Sentence spacing in digital media

Last updated

Sentence spacing in digital media concerns the horizontal width of the space between sentences in computer- and web-based media. Digital media allow sentence spacing variations not possible with the typewriter. Most digital fonts permit the use of a variable space or a no-break space. [1] Some modern font specifications, such as OpenType, have the ability to automatically add or reduce space after punctuation,[ citation needed ] and users may be able to choose sentence spacing variations.

Contents

Modern fonts allow spacing variations that the average user can easily manipulate, such as: non-breaking short spaces (thin spaces), non-breaking normal spaces (thick spaces), breaking normal spaces (thick spaces), and breaking long spaces (em spaces).

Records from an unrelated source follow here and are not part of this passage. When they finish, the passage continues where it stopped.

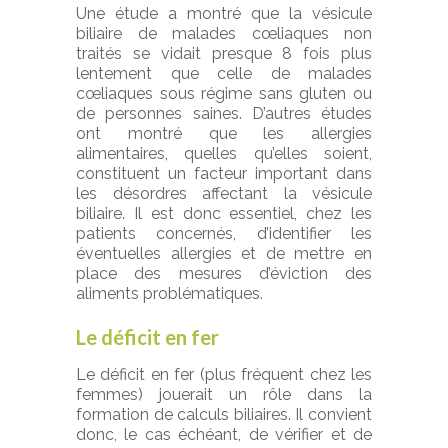
Une étude a montré que la vésicule
biliaire de malades cœliaques non
traités se vidait presque 8 fois plus
lentement que celle de malades
cœliaques sous régime sans gluten ou
de personnes saines. D’autres études
ont montré que les allergies
alimentaires, quelles qu’elles soient,
constituent un facteur important dans
les désordres affectant la vésicule
biliaire. Il est donc essentiel, chez les
patients concernés, d’identifier les
éventuelles allergies et de mettre en
place des mesures d’éviction des
aliments problématiques.
Le déficit en fer
Le déficit en fer (plus fréquent chez les
femmes) jouerait un rôle dans la
formation de calculs biliaires. Il convient
donc, le cas échéant, de vérifier et de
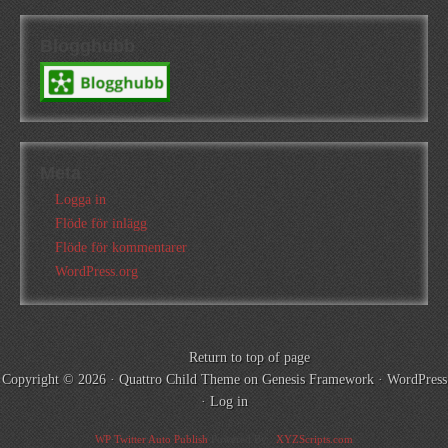
Blogghubb
Meta
Logga in
Flöde för inlägg
Flöde för kommentarer
WordPress.org
Return to top of page
Copyright © 2026 ·
Quattro Child Theme
on
Genesis Framework
·
WordPress
·
Log in
WP Twitter Auto Publish
Powered By :
XYZScripts.com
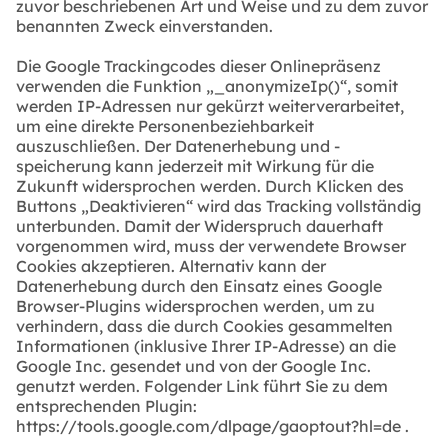
zuvor beschriebenen Art und Weise und zu dem zuvor
benannten Zweck einverstanden.
Die Google Trackingcodes dieser Onlinepräsenz
verwenden die Funktion „_anonymizeIp()“, somit
werden IP-Adressen nur gekürzt weiterverarbeitet,
um eine direkte Personenbeziehbarkeit
auszuschließen. Der Datenerhebung und -
speicherung kann jederzeit mit Wirkung für die
Zukunft widersprochen werden. Durch Klicken des
Buttons „Deaktivieren“ wird das Tracking vollständig
unterbunden. Damit der Widerspruch dauerhaft
vorgenommen wird, muss der verwendete Browser
Cookies akzeptieren. Alternativ kann der
Datenerhebung durch den Einsatz eines Google
Browser-Plugins widersprochen werden, um zu
verhindern, dass die durch Cookies gesammelten
Informationen (inklusive Ihrer IP-Adresse) an die
Google Inc. gesendet und von der Google Inc.
genutzt werden. Folgender Link führt Sie zu dem
entsprechenden Plugin:
https://tools.google.com/dlpage/gaoptout?hl=de .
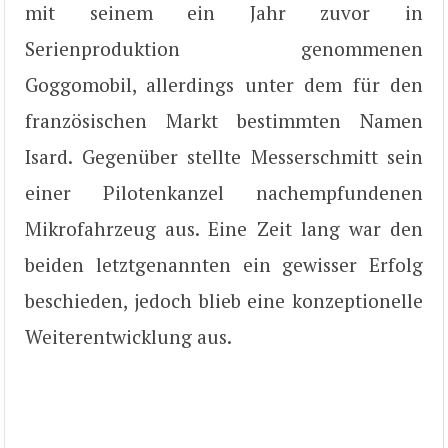
mit seinem ein Jahr zuvor in
Serienproduktion genommenen
Goggomobil, allerdings unter dem für den
französischen Markt bestimmten Namen
Isard. Gegenüber stellte Messerschmitt sein
einer Pilotenkanzel nachempfundenen
Mikrofahrzeug aus. Eine Zeit lang war den
beiden letztgenannten ein gewisser Erfolg
beschieden, jedoch blieb eine konzeptionelle
Weiterentwicklung aus.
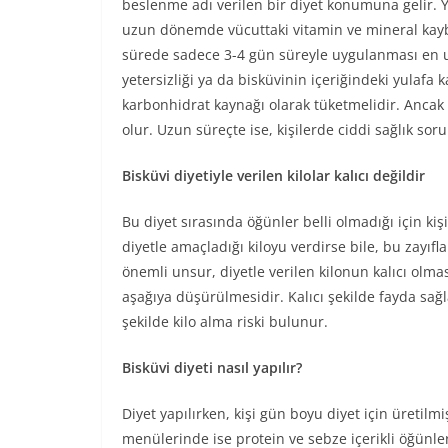
beslenme adı verilen bir diyet konumuna gelir. Yu
uzun dönemde vücuttaki vitamin ve mineral kaybını
sürede sadece 3-4 gün süreyle uygulanması en u
yetersizliği ya da bisküvinin içeriğindeki yulafa k
karbonhidrat kaynağı olarak tüketmelidir. Ancak
olur. Uzun süreçte ise, kişilerde ciddi sağlık sor
Bisküvi diyetiyle verilen kilolar kalıcı değildir
Bu diyet sırasında öğünler belli olmadığı için kiş
diyetle amaçladığı kiloyu verdirse bile, bu zayı
önemli unsur, diyetle verilen kilonun kalıcı olma
aşağıya düşürülmesidir. Kalıcı şekilde fayda sağla
şekilde kilo alma riski bulunur.
Bisküvi diyeti nasıl yapılır?
Diyet yapılırken, kişi gün boyu diyet için üretilm
menülerinde ise protein ve sebze içerikli öğünler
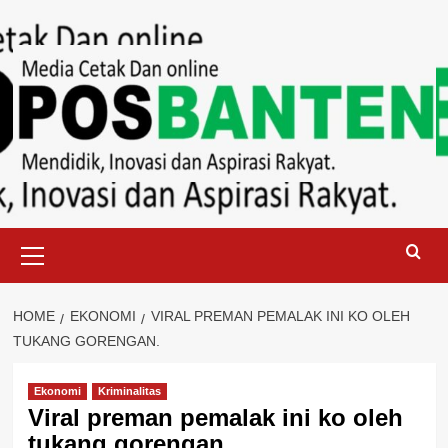
Skip
to
content
Primary
Menu
HOME
EKONOMI
VIRAL PREMAN PEMALAK INI KO OLEH
TUKANG GORENGAN.
Ekonomi
Kriminalitas
Viral preman pemalak ini ko oleh
tukang gorengan.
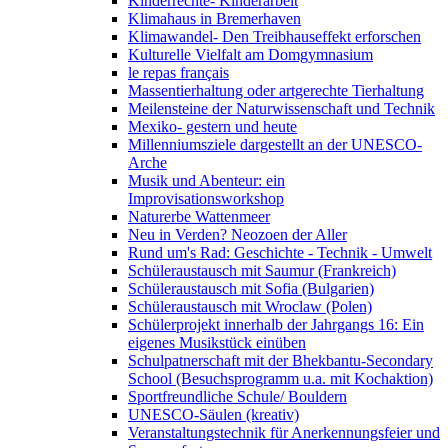
Kinderrechte- Kinderarbeit
Klimahaus in Bremerhaven
Klimawandel- Den Treibhauseffekt erforschen
Kulturelle Vielfalt am Domgymnasium
le repas français
Massentierhaltung oder artgerechte Tierhaltung
Meilensteine der Naturwissenschaft und Technik
Mexiko- gestern und heute
Millenniumsziele dargestellt an der UNESCO-
Arche
Musik und Abenteur: ein
Improvisationsworkshop
Naturerbe Wattenmeer
Neu in Verden? Neozoen der Aller
Rund um's Rad: Geschichte - Technik - Umwelt
Schüleraustausch mit Saumur (Frankreich)
Schüleraustausch mit Sofia (Bulgarien)
Schüleraustausch mit Wroclaw (Polen)
Schülerprojekt innerhalb der Jahrgangs 16: Ein
eigenes Musikstück einüben
Schulpatnerschaft mit der Bhekbantu-Secondary
School (Besuchsprogramm u.a. mit Kochaktion)
Sportfreundliche Schule/ Bouldern
UNESCO-Säulen (kreativ)
Veranstaltungstechnik für Anerkennungsfeier und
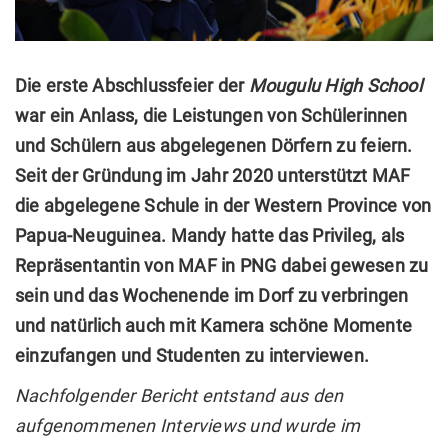
Die erste Abschlussfeier der
Mougulu High School
war ein Anlass, die Leistungen von Schülerinnen
und Schülern aus abgelegenen Dörfern zu feiern.
Seit der Gründung im Jahr 2020 unterstützt MAF
die abgelegene Schule in der Western Province von
Papua-Neuguinea. Mandy hatte das Privileg, als
Repräsentantin von MAF in PNG dabei gewesen zu
sein und das Wochenende im Dorf zu verbringen
und natürlich auch mit Kamera schöne Momente
einzufangen und Studenten zu interviewen.
Nachfolgender Bericht entstand aus den
aufgenommenen Interviews und wurde im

Word processors and text input programs

The typesetting software TeX treats horizontal runs of whitespace as a single space, but uses a heuristic to recognize sentence endings—typesetting the spaces after them slightly wider than a normal space. This is the default for TeX, although the "\frenchspacing" TeX macro will disable this feature in favor of using the same amount of space between sentences as it does between words. [2]

Computer word processors will allow the user to input as many spaces as desired. Although the default setting for many applications' grammar-checkers (e.g., Microsoft Word) is single sentence spacing, they can be adjusted to recognize double sentence spacing as correct also. A program called PerfectIt is an "MS Word add-in that helps professionals to proofread faster". The producer states that a feature was added to the most recent version of their program (as of August 2009), "to convert two spaces at the end of a sentence into one", but they have "never had any requests to convert one space into two". [3]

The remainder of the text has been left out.